U.S. Coking Group got authorization yesterday to build the latest version of its proposed FDS Coke Plant along Lake Erie's Maumee Bay, while Envirosafe Services of Ohio Inc. got a green light to pile electric arc furnace dust 74 feet higher at its hazardous waste landfill in Oregon.
The two permits were issued separately by the Ohio Environmental Protection Agency, which also announced that it will take comments on plans to fill 0.69 acres of a wetland for the coke project.
Comments on the wetland project will be accepted by the Ohio EPA at a public hearing at 7 p.m. Oct. 4 at Oregon City Hall, 5330 Seaman Rd. The agency also will take them in writing through Oct. 11.
The site has no trees and is at Toledo-Lucas County Port Authority Facility 2 in Toledo.
U.S. Coking Group, a consortium of unidentified investors, is being represented by Francis X. Lyons, a former Midwest regional administrator for the U.S. EPA who yesterday said the group was pleased by the Ohio EPA's new permit.

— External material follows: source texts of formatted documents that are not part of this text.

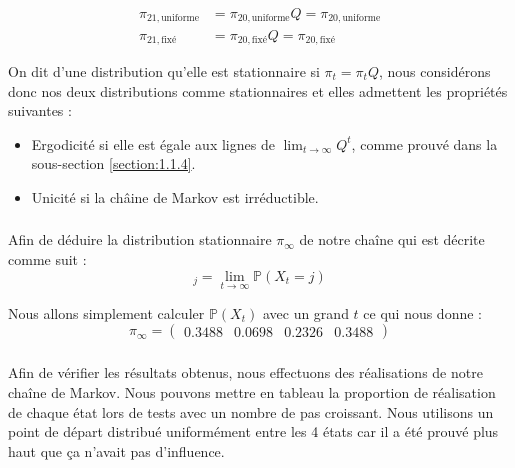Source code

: \begin{align*}
  \pi_{21,\text{uniforme}} &= \pi_{20,\text{uniforme}} Q = \pi_{20,\text{uniforme}}\\
  \pi_{21,\text{fixé}} &= \pi_{20,\text{fixé}} Q = \pi_{20,\text{fixé}} 
\end{align*}

On dit d'une distribution qu'elle est stationnaire si $\pi_t = \pi_t Q$, nous considérons donc nos deux distributions comme stationnaires et elles admettent les propriétés suivantes :\\
\begin{itemize}
  \item Ergodicité si elle est égale aux lignes de $\lim_{t \rightarrow \infty} Q^t$, comme prouvé dans la sous-section \ref{section:1.1.4}.
  \item Unicité si la châine de Markov est irréductible.
\end{itemize}

\subsubsection{}

Afin de déduire la distribution stationnaire $\pi_{\infty}$ de notre chaîne qui est décrite comme suit :
\begin{equation*}
  [\pi_\infty]_j = \lim_{t \rightarrow \infty} \mathbb{P}(X_t = j)
\end{equation*}

Nous allons simplement calculer $\mathbb{P}(X_t)$ avec un grand $t$ ce qui nous donne :
\begin{equation*}
  \pi_{\infty} = 
  \begin{pmatrix}
    0.3488 & 0.0698 & 0.2326 & 0.3488
  \end{pmatrix}
\end{equation*}
\newpage
\subsubsection{}
Afin de vérifier les résultats obtenus, nous effectuons des réalisations de notre chaîne de Markov. Nous pouvons mettre en tableau la proportion de réalisation 
de chaque état lors de tests avec un nombre de pas croissant. Nous utilisons un point de départ distribué uniformément entre les 4 états car il a été prouvé
plus haut que ça n'avait pas d'influence.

He described it as a modification of an existing permit issued in June, 2004.
That's a big distinction, one that the Ohio Attorney General's Office reviewed for days before yesterday's announcement.

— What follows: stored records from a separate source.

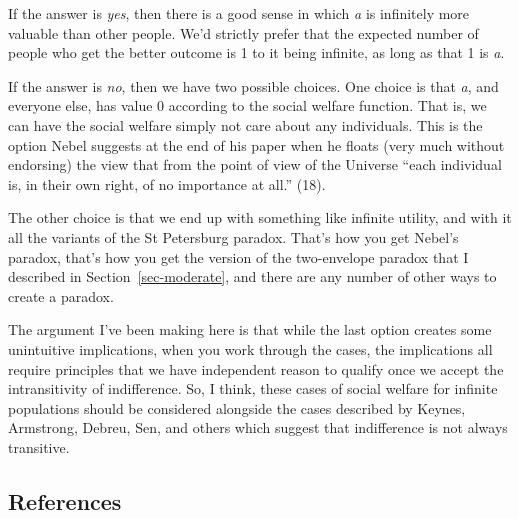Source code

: \documentclass[
  11pt,
  letterpaper,
  DIV=11,
  numbers=noendperiod,
  twoside]{scrartcl}
\begin{document}
If the answer is \emph{yes}, then there is a good sense in which
\emph{a} is infinitely more valuable than other people. We'd strictly
prefer that the expected number of people who get the better outcome is
1 to it being infinite, as long as that 1 is \emph{a}.

If the answer is \emph{no}, then we have two possible choices. One
choice is that \emph{a}, and everyone else, has value 0 according to the
social welfare function. That is, we can have the social welfare simply
not care about any individuals. This is the option Nebel suggests at the
end of his paper when he floats (very much without endorsing) the view
that from the point of view of the Universe ``each individual is, in
their own right, of no importance at all.'' (18).

The other choice is that we end up with something like infinite utility,
and with it all the variants of the St Petersburg paradox. That's how
you get Nebel's paradox, that's how you get the version of the
two-envelope paradox that I described in Section~\ref{sec-moderate}, and
there are any number of other ways to create a paradox.

The argument I've been making here is that while the last option creates
some unintuitive implications, when you work through the cases, the
implications all require principles that we have independent reason to
qualify once we accept the intransitivity of indifference. So, I think,
these cases of social welfare for infinite populations should be
considered alongside the cases described by Keynes, Armstrong, Debreu,
Sen, and others which suggest that indifference is not always
transitive.

\subsection*{References}\label{references}
\end{document}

If changes are deemed substantial enough to start the permitting process anew, U.S. Coking Group could be subject to more costly federal EPA regulations for smog-forming ozone that could make the project unfeasible.
Those regulations took effect days after the project was submitted in 2004. With overtime help from the Ohio EPA and the city of Toledo, the applicant beat the deadline.
Mr. Lyons said financing and insurance issues still need to be worked out. But he said the coke plant should cost between $450 million and $500 million. Construction likely would begin in the fall or spring and take two years, he said.
"The company is pleased this significant milestone has been achieved. We look forward to proceeding with the project," Mr. Lyons said.
The project's chief opponent is the Sierra Club, which maintains that Ohio EPA Director Joe Koncelik lacks the legal authority to issue a new permit while the 2004 document remains on appeal. Both U.S. Coking Group and the Sierra Club appealed it for different reasons.
While the Ohio EPA said that its recent negotiations were intended to resolve U.S. Coking Group's appeal, Sierra Club attorney Dennis Muchnicki claimed the agency "capitulated to the demands of FDS again."
Agency spokesman Dina Pierce disagreed but was unable to cite a specific example in which the Ohio EPA went against U.S. Coking's wishes.
U.S. Coking appealed on the grounds that the 2004 permit issued by former Ohio EPA Director Chris Jones was unfair for imposing an unprecedented 36-pound annual cap on mercury emissions.
The agency, under Mr. Koncelik, has agreed to be flexible on the mercury issue, while figuring on 51 pounds a year as a goal - not a requirement.
The agency will allow up to 48 days of uncontrolled venting for maintenance.
Meanwhile, the Ohio EPA issued Envirosafe a permit to vertically expand Ohio's only dump licensed for hazardous waste. A permit to renew operations is still pending.
Envirosafe wants to expand upward instead of outward to save money. It obtained approval to expand the landfill's only active waste pit, Cell M, by 74 feet.
Blade staff writer Erika Ray contributed to this report.